The Problem Is Language Cold-Start, Not Just Command Discovery
sigil help is enough to discover commands.
It is not enough to teach a model:
- Sigil syntax
- stdlib ownership
- package rules
- topology/config conventions
- first-party design rationale
An assistant can read a source file once it exists. That does not mean it knows the language well enough to create or edit the file correctly.
This is the real cold-start or bootstrap problem for a new language: the model does not yet have trustworthy priors.
Why Web Search Is The Wrong Default
The obvious fallback is “just search the web.”
That is weaker than it sounds for a brand-new language:
- the website may not rank yet
- mirrors and summaries may drift from the current release
- older articles may describe earlier surface forms
- repeated web lookups are slower and more expensive than local retrieval
The important point is not that web docs are bad. It is that the installed binary is the most authoritative thing the user has at that moment.
If the binary can expose its own language knowledge directly, that should be the first retrieval surface.
What Sigil Ships Instead
The sigil binary now embeds a local corpus built from:
- guides
- language docs
- formal specs
- the grammar sketch
- design articles
That corpus is exposed through a new top-level command family:
sigil docs list
sigil docs search "feature flags"
sigil docs show docs/syntax-reference --start-line 350 --end-line 390
sigil docs context --list
sigil docs context packages
The discovery loop stays simple:
sigil help
sigil docs context --list
sigil docs search "syntax reference"
The help text is still plain CLI help. The retrieval commands return JSON by default so Claude Code, Codex, and similar tools can treat them as a normal machine interface.
Why Embed The Corpus In The Binary
The main benefit is version matching.
If a user installs one specific Sigil release, the local docs surface should describe that exact release. There should be no guesswork about whether the assistant is reading:
- an older article
- a cached website page
- a partial mirror
- a different branch of the repo
Embedding the corpus also avoids a second installation step. The user does not need to install docs separately or configure a local server. The binary is the tool and the local reference at the same time.
For a language that is explicitly designed around AI-assisted workflows, that is the right default.
context, search, And show Solve Different Retrieval Problems
The commands are deliberately small and composable.
context is the broad-start surface.
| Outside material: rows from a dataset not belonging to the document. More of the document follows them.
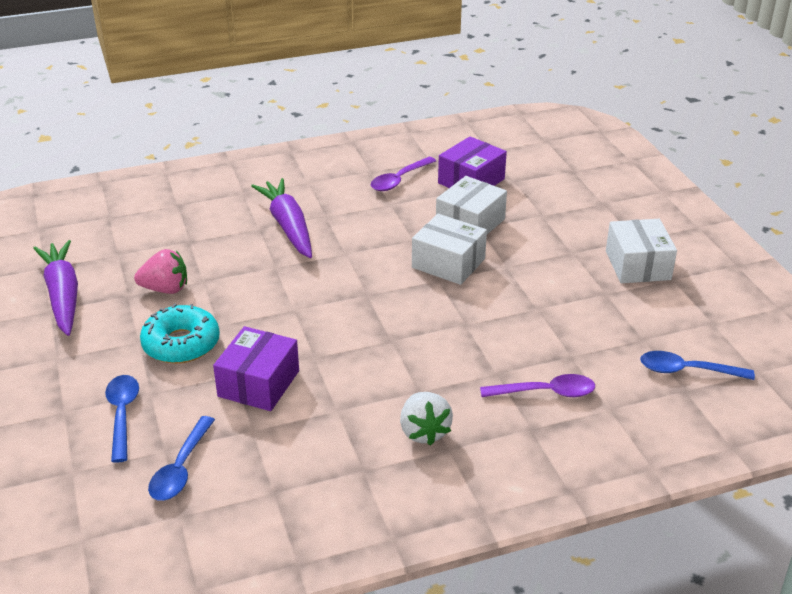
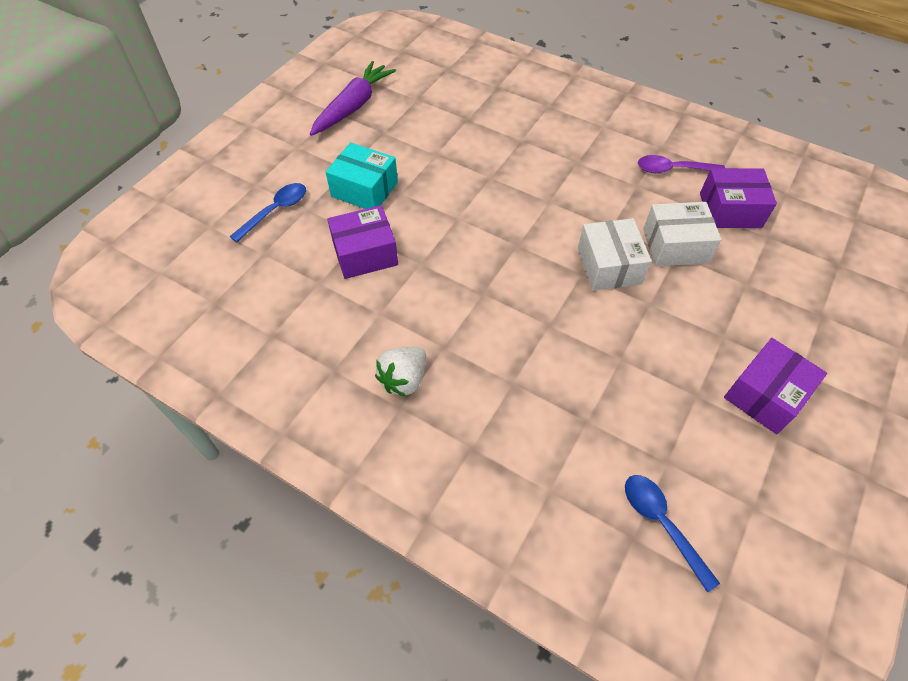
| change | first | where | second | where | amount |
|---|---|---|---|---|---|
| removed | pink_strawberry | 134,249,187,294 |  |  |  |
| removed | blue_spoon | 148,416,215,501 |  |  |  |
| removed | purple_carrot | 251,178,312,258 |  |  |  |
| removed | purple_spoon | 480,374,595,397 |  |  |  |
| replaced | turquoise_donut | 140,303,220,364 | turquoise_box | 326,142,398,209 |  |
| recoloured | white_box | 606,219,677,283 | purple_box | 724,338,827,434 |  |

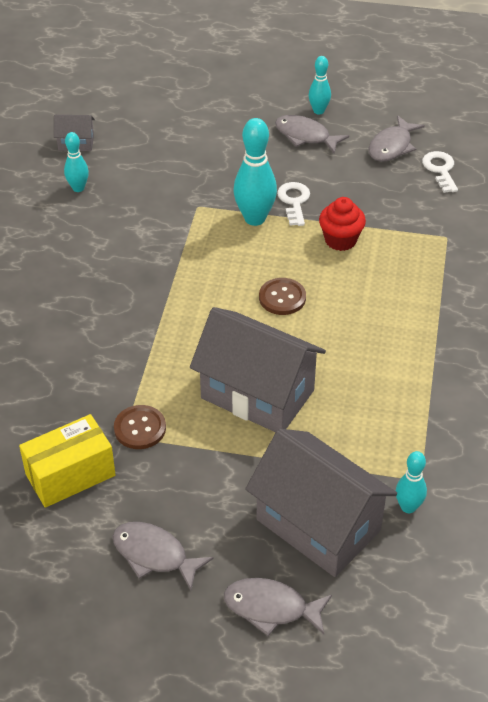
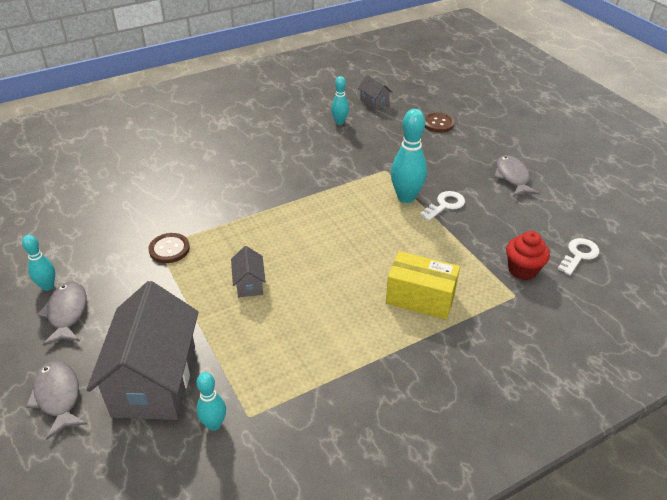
| change | first | where | second | where | amount |
|---|---|---|---|---|---|
| removed | grey_fish | 369,115,425,162 |  |  |  |
| moved | yellow_box | 19,414,116,508 |  | 386,251,460,320 |  |
| moved | brown_button | 259,278,306,315 |  | 424,112,455,133 |  |
| moved | turquoise_bowling_pin | 308,56,331,115 |  | 22,235,55,291 |  |
| moved | red_cupcake | 319,197,366,251 |  | 506,231,550,280 |  |
| resized | grey_house | 190,307,326,432 |  | 231,246,266,297 | x0.44 |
It answers “which documents should I read to understand packages, topology, testing, or the type system?”
search is the exact lookup surface. It answers “which document and line talks about feature flags, records, or rooted modules?”
show is the precise reading surface. It returns one document, optionally restricted to a line range, so an assistant can search first and then open only the chunk it needs.
That is a better fit for tool-driven reasoning than putting a chat model inside the CLI itself.
This Still Matters After Models Learn Sigil
Embedded docs are not just a temporary crutch until future models absorb the language.
Even in that future, the local surface is still useful:
- it is cheaper than repeated web search
- it is faster than repeated web search
- it is guaranteed to match the installed version
- it gives one first-party retrieval surface for humans and tools
The web remains useful for distribution and reading. It just should not be the first dependency for language bootstrap.